CarBeast app is a ‘WebMD for cars’

CarBeast's Foresight app

The CarBeast Foresight app makes car owners aware of possible future repairs.

It’s probably fair to say that at some point most of us have had to place blind trust in a car mechanic. We also trust them to tell us what maintenance issues we can expect in the future with our cars.

Ann Arbor-based CarBeast has created an app, with tech licensed from company Ubiquiti, that not only diagnoses vehicle problems but can also inform you about maintenance and repair issues that might be on the horizon, based on actual records compiled from tens of thousands of technicians’ experience in servicing vehicles across North America. CarBeast’s creators say they like to think of it as WebMD for cars. We spoke to the data scientists who created the app, Benjamin King and Kunal Joshi.

Kunal Joshi, co-creator of CarBeast app

Kunal Joshi, CarBeast

Tell us about the app.

Joshi: CarBeast is a virtual service advisor that offers two applications. One is called Insight, where problems are diagnosed and you can get repair estimates. The other is Foresight, which we think of as a sort of complement to the typical Carfax reports, where instead of telling you about what’s happened in the past for the vehicle, it tries to predict the repairs that might be needed in the future. It can be useful for anyone making any sort of car purchase decision.

Where did you gather the data points for the app?

King: The data itself comes from repair shops, where a technician will write up a narrative of what the problem was when you came in with your car.

Is it a combination of that general data as well as your own car history?

King: Correct.

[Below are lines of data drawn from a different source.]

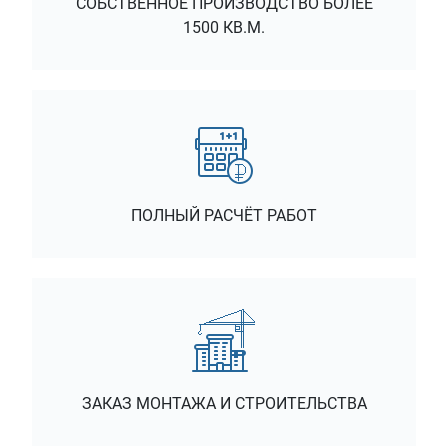
СОБСТВЕННОЕ ПРОИЗВОДСТВО БОЛЕЕ
1500 КВ.М.
ПОЛНЫЙ РАСЧЁТ РАБОТ
ЗАКАЗ МОНТАЖА И СТРОИТЕЛЬСТВА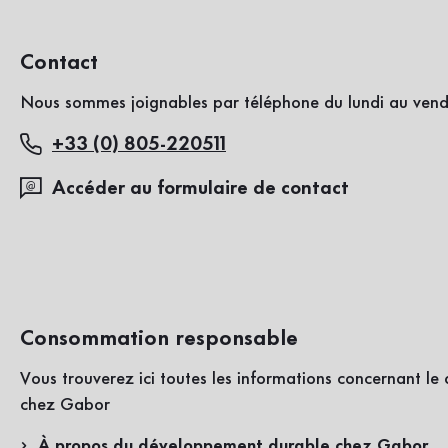
Contact
Nous sommes joignables par téléphone du lundi au vend
+33 (0) 805-220511
Accéder au formulaire de contact
Consommation responsable
Vous trouverez ici toutes les informations concernant l
chez Gabor
À propos du développement durable chez Gabor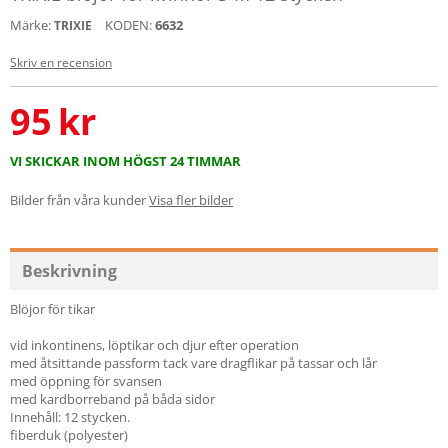
Märke:
KODEN:
6632
TRIXIE
Skriv en recension
95
kr
VI SKICKAR INOM HÖGST 24 TIMMAR
Bilder från våra kunder
Visa fler bilder
Beskrivning
Blöjor för tikar
vid inkontinens, löptikar och djur efter operation
med åtsittande passform tack vare dragflikar på tassar och lår
med öppning för svansen
med kardborreband på båda sidor
Innehåll: 12 stycken.
fiberduk (polyester)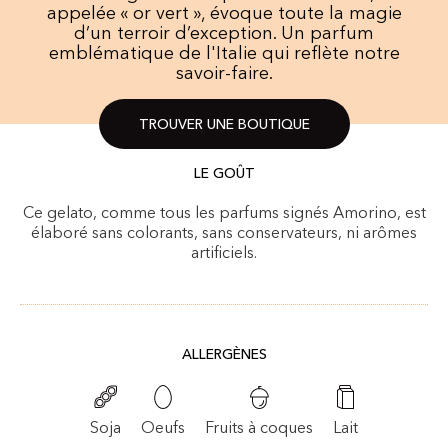
appelée « or vert », évoque toute la magie
d’un terroir d’exception. Un parfum
emblématique de l'Italie qui reflète notre
savoir-faire.
TROUVER UNE BOUTIQUE
LE GOÛT
Ce gelato, comme tous les parfums signés Amorino, est
élaboré sans colorants, sans conservateurs, ni arômes
artificiels.
ALLERGÈNES
Fruits à coques
Soja
Oeufs
Lait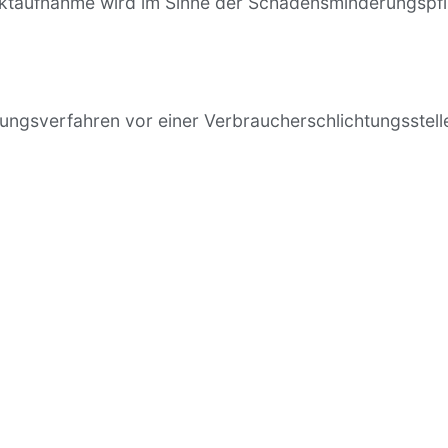
taufnahme wird im Sinne der Schadensminderungspfli
legungsverfahren vor einer Verbraucherschlichtungsstell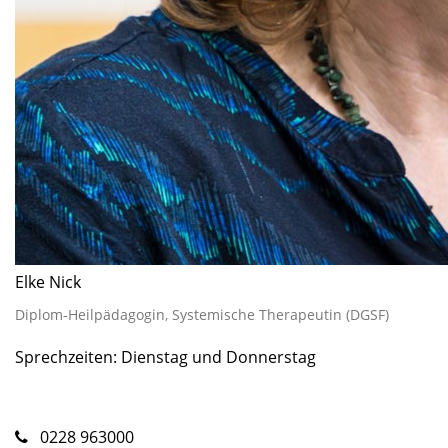
Elke Nick
Diplom-Heilpädagogin, Systemische Therapeutin (DGSF)
Sprechzeiten: Dienstag und Donnerstag
0228 963000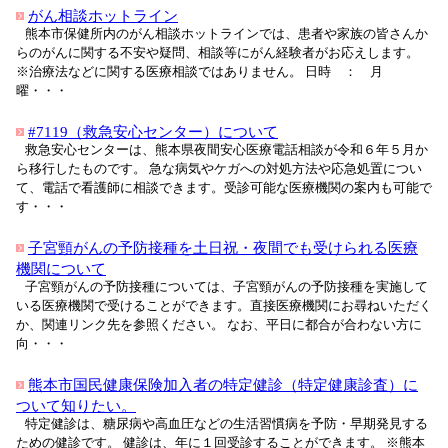
がん相談ホットライン
熊本市保健所内のがん相談ホットラインでは、患者や家族の皆さんか
らのがんに関する不安や疑問、相談等にがん経験者がお応えします。
※治療法などに関する医療相談ではありません。 日時 ： 月
曜・・・
#7119（救急安心センター）について
救急安心センターは、熊本県夜間安心医療電話相談が令和６年５月か
ら移行したものです。 急な病気やケガへの対処方法や応急処置につい
て、電話で看護師に相談できます。受診可能な医療機関の案内も可能で
す・・・
子宮頸がんの予防接種を土日祝・夜間でも受けられる医療
機関について
子宮頸がんの予防接種については、子宮頸がんの予防接種を実施して
いる医療機関で受けることができます。直接医療機関にお尋ねいただく
か、関連リンク先を参照ください。 なお、平日に都合が合わない方に
向・・・
熊本市国民健康保険加入者の特定健診（特定健康診査）に
ついて知りたい。
特定健診は、糖尿病や高血圧などの生活習慣病を予防・早期発見する
ための健診です。 健診は、年に１回受診することができます。 ※熊本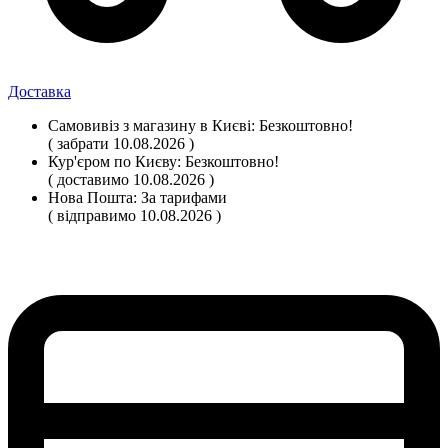
Доставка
Самовивіз
з магазину
в Києві:
Безкоштовно!
( забрати 10.08.2026 )
Кур'єром по Києву:
Безкоштовно!
( доставимо 10.08.2026 )
Нова Пошта:
За тарифами
( відправимо 10.08.2026 )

So, if we have a history for your specific car, we can customize it to make it more specific.

How did the CarBeast company come about?

King: The CarBeast company has been around for almost seven years now. It was sort of a spinout from Ubiquiti. We started out as a group that works with dealership groups, helping with service marketing. The idea there is that you want to be sending coupons and offers to customers that are going to be most likely to respond.

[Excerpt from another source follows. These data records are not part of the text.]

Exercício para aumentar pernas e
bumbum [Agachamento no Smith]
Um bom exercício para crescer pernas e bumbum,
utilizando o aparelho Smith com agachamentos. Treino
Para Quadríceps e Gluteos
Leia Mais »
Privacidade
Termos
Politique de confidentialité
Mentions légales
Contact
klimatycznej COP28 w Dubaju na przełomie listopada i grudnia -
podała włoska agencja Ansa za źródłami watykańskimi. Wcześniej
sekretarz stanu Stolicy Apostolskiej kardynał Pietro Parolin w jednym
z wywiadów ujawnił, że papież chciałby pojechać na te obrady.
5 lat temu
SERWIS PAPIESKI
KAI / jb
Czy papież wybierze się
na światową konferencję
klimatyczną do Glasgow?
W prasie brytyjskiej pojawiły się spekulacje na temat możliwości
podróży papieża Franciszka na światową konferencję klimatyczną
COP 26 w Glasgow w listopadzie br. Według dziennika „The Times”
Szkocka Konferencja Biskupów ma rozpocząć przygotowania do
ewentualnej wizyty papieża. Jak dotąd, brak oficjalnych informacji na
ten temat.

And then we kind of realized that the same technology that we’re using to predict these sorts of things could be used to reach those customers directly. Instead of sending them a coupon that says, ‘We think you might need radiator service soon. Here’s a coupon for 10% off,’ we could just tell them directly, based on cars that are similar to yours, about that radiator service as well as a list of other things that they might have at the same time.

Benjamin King, CarBeast data scientist

Benjamin King, CarBeast

Michigan is big in the automotive industry. What other advantages have you seen when building the company?

King: Yes, the automotive presence is a huge thing. There are so many suppliers that you can just hop in your car, drive 20 minutes, and be at their offices. So that’s a great thing. Another great thing is that Ann Arbor is an area with a lot of innovation and a lot of academic talent. We’re located in the same town as the University of Michigan, so we’ve actually been able to recruit from the university. I get a lot of talent from there. And then, just the relations that we have with faculty at the university have been great for collaboration, bouncing ideas off of, that sort of thing.

The app is useful for both dealerships and car owners?

King: Absolutely. We think that’s a big use case for this technology, just to be able to empower our owners. It can feel like you’re at a disadvantage when you go to a dealership or a repair shop. They can talk your ears off with jargon. But this sort of thing empowers you to say, you know, ‘You’re telling me that I need to have my blinker fluid replaced. That’s funny, I didn’t see that anywhere in this car’s report. Can you tell me more about that?’ Maybe they’d have a second thought about trying to sell you services you don’t need.

I’m just making up an example–here’s a Toyota XYZ in model year 2016 that tends to have this problem that crops up around 70,000 miles. You know, from our data, we can figure out those sorts of patterns. But unless you’re a car guy and you’re going on the car forum, you probably don’t know that this specific car that you’re looking at has this issue that tends to crop up. So we think that can be the sort of thing that is empowering to a consumer to make an informed decision about buying a car.